Mali’s main political parties welcomed the announcement of July 28 presidential elections in a rare show of unity Tuesday in the deeply-divided and battle-scarred west African nation.
The country’s interim cabinet on Monday officially confirmed for the first time the date of the poll, seen as essential to restoring democracy after a coup last year paved the way for Islamist rebels to seize control of the north.
“We need a short transition, we need an elected president to deal with the challenges and it was a good thing to make public the date of the presidential election,” said Amadou Dire, of Acting President Dioncounda Traore’s Alliance for Democracy in Mali.

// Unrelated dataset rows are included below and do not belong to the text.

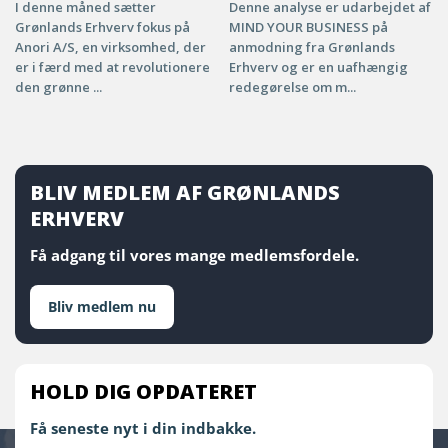
I denne måned sætter
Denne analyse er udarbejdet af
Grønlands Erhverv fokus på
MIND YOUR BUSINESS på
Anori A/S, en virksomhed, der
anmodning fra Grønlands
er i færd med at revolutionere
Erhverv og er en uafhængig
den grønne ...
redegørelse om m...
BLIV MEDLEM AF GRØNLANDS
ERHVERV
Få adgang til vores mange medlemsfordele.
Bliv medlem nu
HOLD DIG OPDATERET
Få seneste nyt i din indbakke.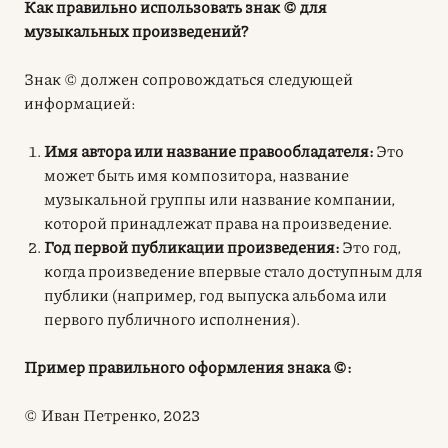
Как правильно использовать знак © для
музыкальных произведений?
Знак © должен сопровождаться следующей
информацией:
Имя автора или название правообладателя:
Это
может быть имя композитора, название
музыкальной группы или название компании,
которой принадлежат права на произведение.
Год первой публикации произведения:
Это год,
когда произведение впервые стало доступным для
публики (например, год выпуска альбома или
первого публичного исполнения).
Пример правильного оформления знака ©:
© Иван Петренко, 2023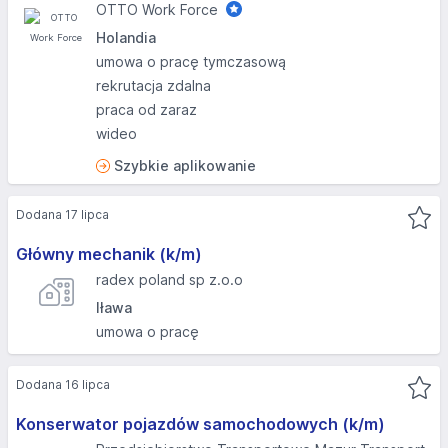
OTTO Work Force
Holandia
umowa o pracę tymczasową
rekrutacja zdalna
praca od zaraz
wideo
Szybkie aplikowanie
Dodana 17 lipca
Główny mechanik (k/m)
radex poland sp z.o.o
Iława
umowa o pracę
Dodana 16 lipca
Konserwator pojazdów samochodowych (k/m)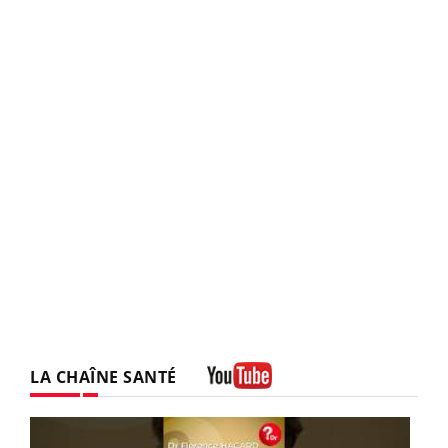
LA CHAÎNE SANTÉ
Youtube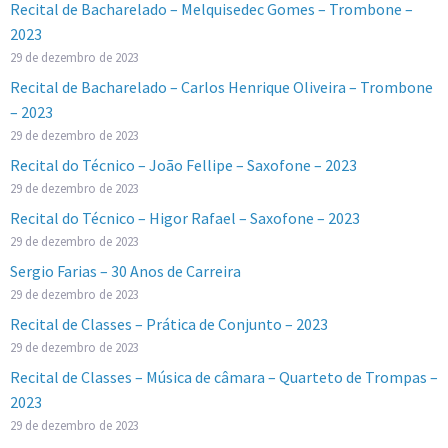
Recital de Bacharelado – Melquisedec Gomes – Trombone –
2023
29 de dezembro de 2023
Recital de Bacharelado – Carlos Henrique Oliveira – Trombone
– 2023
29 de dezembro de 2023
Recital do Técnico – João Fellipe – Saxofone – 2023
29 de dezembro de 2023
Recital do Técnico – Higor Rafael – Saxofone – 2023
29 de dezembro de 2023
Sergio Farias – 30 Anos de Carreira
29 de dezembro de 2023
Recital de Classes – Prática de Conjunto – 2023
29 de dezembro de 2023
Recital de Classes – Música de câmara – Quarteto de Trompas –
2023
29 de dezembro de 2023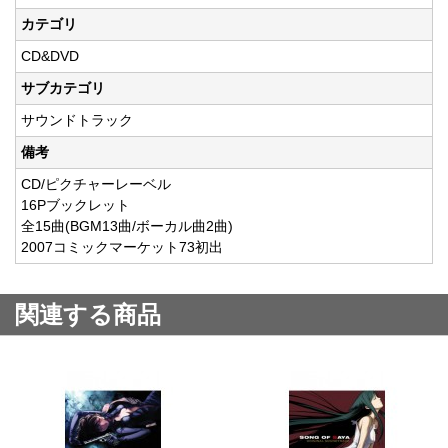
カテゴリ
CD&DVD
サブカテゴリ
サウンドトラック
備考
CD/ピクチャーレーベル
16Pブックレット
全15曲(BGM13曲/ボーカル曲2曲)
2007コミックマーケット73初出
関連する商品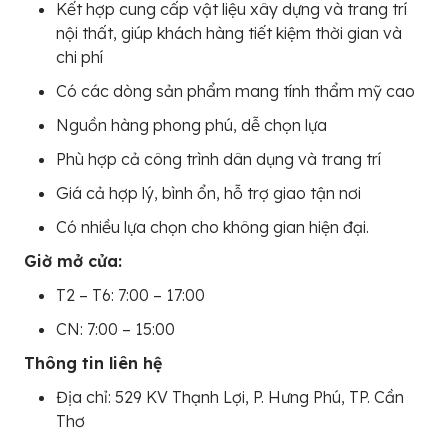
Kết hợp cung cấp vật liệu xây dựng và trang trí
nội thất, giúp khách hàng tiết kiệm thời gian và
chi phí
Có các dòng sản phẩm mang tính thẩm mỹ cao
Nguồn hàng phong phú, dễ chọn lựa
Phù hợp cả công trình dân dụng và trang trí
Giá cả hợp lý, bình ổn, hỗ trợ giao tận nơi
Có nhiều lựa chọn cho không gian hiện đại.
Giờ mở cửa:
T2 – T6: 7:00 – 17:00
CN: 7:00 – 15:00
Thông tin liên hệ
Địa chỉ: 529 KV Thạnh Lợi, P. Hưng Phú, TP. Cần
Thơ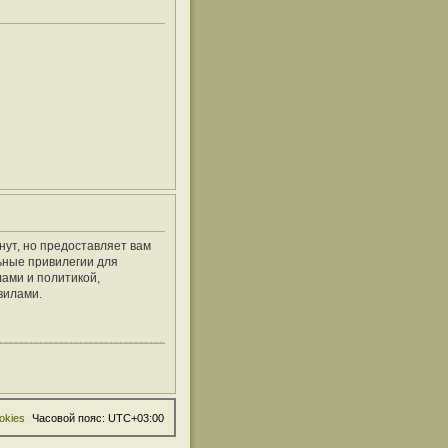
нут, но предоставляет вам
ьные привилегии для
ами и политикой,
вилами.
okies
Часовой пояс:
UTC+03:00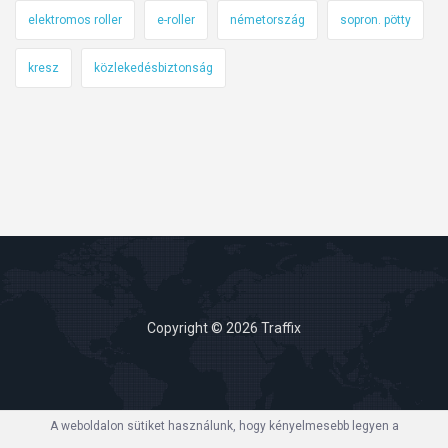
elektromos roller
e-roller
németország
sopron. pötty
kresz
közlekedésbiztonság
Copyright © 2026 Traffix
A weboldalon sütiket használunk, hogy kényelmesebb legyen a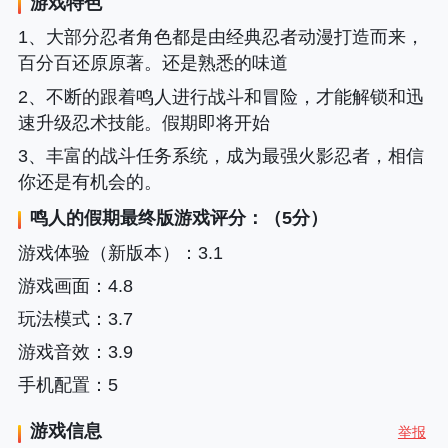
游戏特色
1、大部分忍者角色都是由经典忍者动漫打造而来，
百分百还原原著。还是熟悉的味道
2、不断的跟着鸣人进行战斗和冒险，才能解锁和迅
速升级忍术技能。假期即将开始
3、丰富的战斗任务系统，成为最强火影忍者，相信
你还是有机会的。
鸣人的假期最终版
游戏评分：（5分）
游戏体验（新版本）
：3.1
游戏画面
：4.8
玩法模式
：3.7
游戏音效
：3.9
手机配置
：5
游戏信息
举报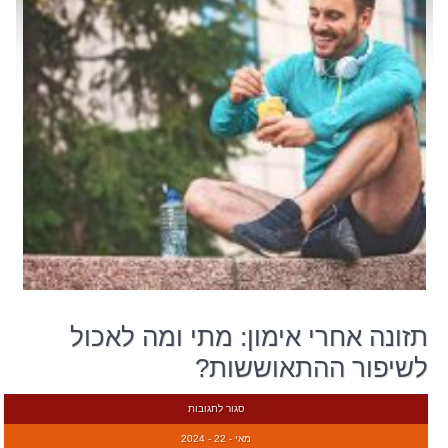
תזונה אחרי אימון: מתי ומה לאכול
לשיפור ההתאוששות?
סגור לתגובות
מאי - 22 - 2024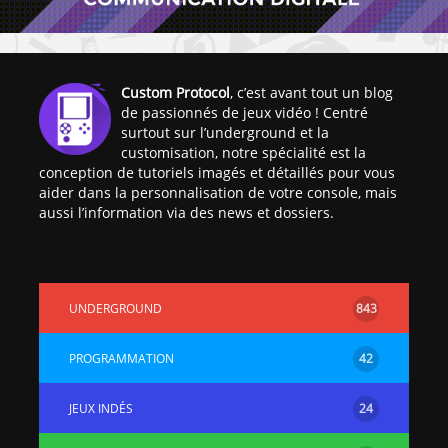
Custom Protocol
, c’est avant tout un blog
de passionnés de jeux vidéo ! Centré
surtout sur l’underground et la
customisation, notre spécialité est la
conception de tutoriels imagés et détaillés pour vous
aider dans la personnalisation de votre console, mais
aussi l’information via des news et dossiers.
UNDERGROUND
843
PROGRAMMATION
42
JEUX INDÉS
24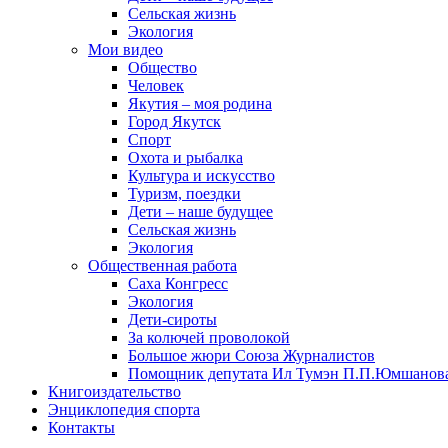
Сельская жизнь
Экология
Мои видео
Общество
Человек
Якутия – моя родина
Город Якутск
Спорт
Охота и рыбалка
Культура и искусство
Туризм, поездки
Дети – наше будущее
Сельская жизнь
Экология
Общественная работа
Саха Конгресс
Экология
Дети-сироты
За колючей проволокой
Большое жюри Союза Журналистов
Помощник депутата Ил Тумэн П.П.Юмшанов
Книгоиздательство
Энциклопедия спорта
Контакты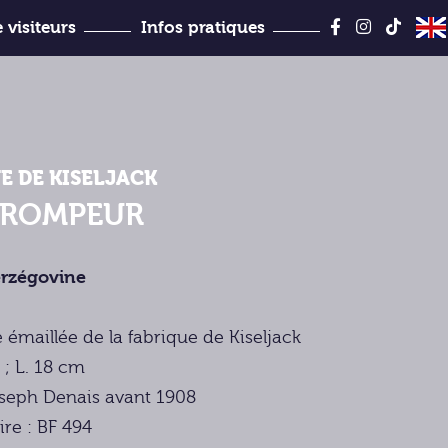
Aller
au
 visiteurs
Infos pratiques
contenu
Jules-Desbois
E DE KISELJACK
TROMPEUR
rzégovine
e émaillée de la fabrique de Kiseljack
 ; L. 18 cm
seph Denais avant 1908
ire : BF 494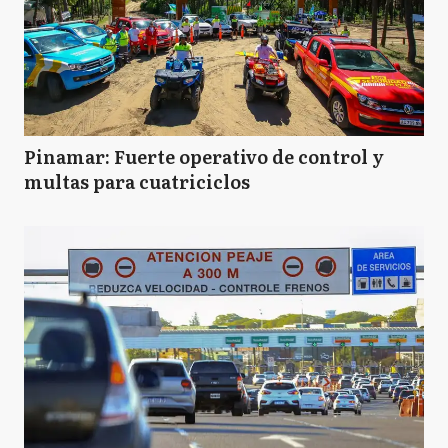
Pinamar: Fuerte operativo de control y
multas para cuatriciclos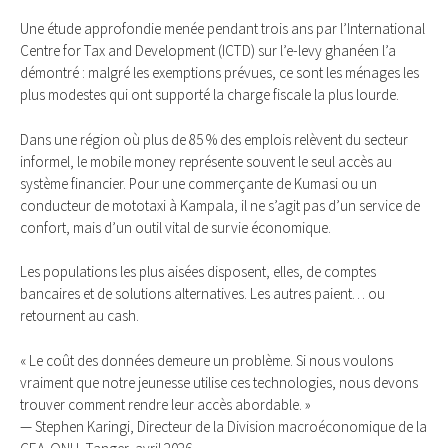
Une étude approfondie menée pendant trois ans par l’International
Centre for Tax and Development (ICTD) sur l’e-levy ghanéen l’a
démontré : malgré les exemptions prévues, ce sont les ménages les
plus modestes qui ont supporté la charge fiscale la plus lourde.
Dans une région où plus de 85 % des emplois relèvent du secteur
informel, le mobile money représente souvent le seul accès au
système financier. Pour une commerçante de Kumasi ou un
conducteur de mototaxi à Kampala, il ne s’agit pas d’un service de
confort, mais d’un outil vital de survie économique.
Les populations les plus aisées disposent, elles, de comptes
bancaires et de solutions alternatives. Les autres paient… ou
retournent au cash.
« Le coût des données demeure un problème. Si nous voulons
vraiment que notre jeunesse utilise ces technologies, nous devons
trouver comment rendre leur accès abordable. »
— Stephen Karingi, Directeur de la Division macroéconomique de la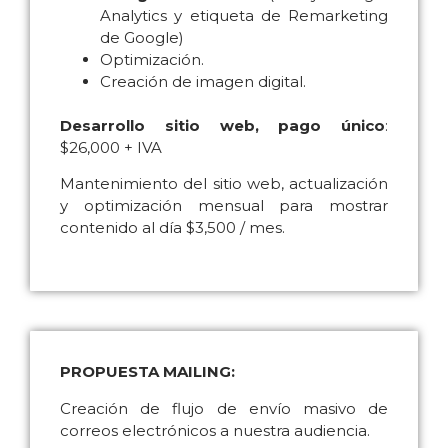
Códigos incluidos
(FB y Google
Analytics y etiqueta de Remarketing
de Google)
Optimización.
Creación de imagen digital.
Desarrollo sitio web, pago único
:
$26,000 + IVA
Mantenimiento del sitio web, actualización
y optimización mensual para mostrar
contenido al día $3,500 / mes.
PROPUESTA MAILING:
Creación de flujo de envío masivo de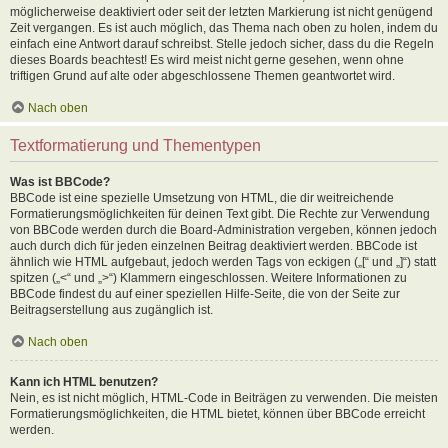
möglicherweise deaktiviert oder seit der letzten Markierung ist nicht genügend
Zeit vergangen. Es ist auch möglich, das Thema nach oben zu holen, indem du
einfach eine Antwort darauf schreibst. Stelle jedoch sicher, dass du die Regeln
dieses Boards beachtest! Es wird meist nicht gerne gesehen, wenn ohne
triftigen Grund auf alte oder abgeschlossene Themen geantwortet wird.
Nach oben
Textformatierung und Thementypen
Was ist BBCode?
BBCode ist eine spezielle Umsetzung von HTML, die dir weitreichende
Formatierungsmöglichkeiten für deinen Text gibt. Die Rechte zur Verwendung
von BBCode werden durch die Board-Administration vergeben, können jedoch
auch durch dich für jeden einzelnen Beitrag deaktiviert werden. BBCode ist
ähnlich wie HTML aufgebaut, jedoch werden Tags von eckigen („[“ und „]“) statt
spitzen („<“ und „>“) Klammern eingeschlossen. Weitere Informationen zu
BBCode findest du auf einer speziellen Hilfe-Seite, die von der Seite zur
Beitragserstellung aus zugänglich ist.
Nach oben
Kann ich HTML benutzen?
Nein, es ist nicht möglich, HTML-Code in Beiträgen zu verwenden. Die meisten
Formatierungsmöglichkeiten, die HTML bietet, können über BBCode erreicht
werden.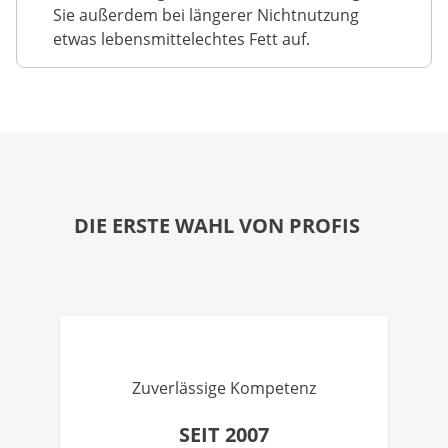
Sie außerdem bei längerer Nichtnutzung
etwas lebensmittelechtes Fett auf.
DIE ERSTE WAHL VON PROFIS
Zuverlässige Kompetenz
SEIT 2007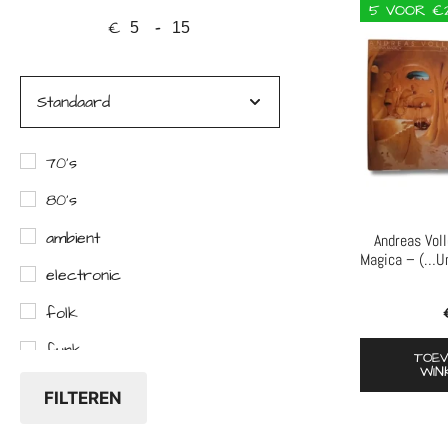
5 VOOR €
€
-
Minimale prijs
Maximale prijs
Sorteer producten
70's
80's
ambient
Andreas Vol
Magica – (…Un
electronic
folk
funk
TOE
WIN
jazz
FILTEREN
live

Nouhoun Keita, a leader of African Solidarity for Democracy and Independence, which is close to the junta that overthrew then-president Amadou Toumani Toure, noted that "the government says it can hold elections on July 28".
“We’ll see, we are about to go to (those) elections,” he added.
The National Congress for Democratic Initiative, which was neutral in the coup but had originally argued for a later vote, also came out in support of the decision to go ahead in July.
“The date of July 28, 2013 is not a problem for us. We want fair elections, that is the essential thing,” said one of its leaders, Aba Toure.
Social scientist Abdoulaye Toure said the unity among the disparate parties over the date could be explained by a broad consensus that getting away from transitional government was an urgent issue.
“We need a legitimate government in Mali, we need to isolate the military, and the only way to do that is to organize elections,” he said.
Traore was appointed interim president of Mali following a coup on March 22, 2012 which precipitated the fall of northern Mali to Tuareg separatists and armed Islamists.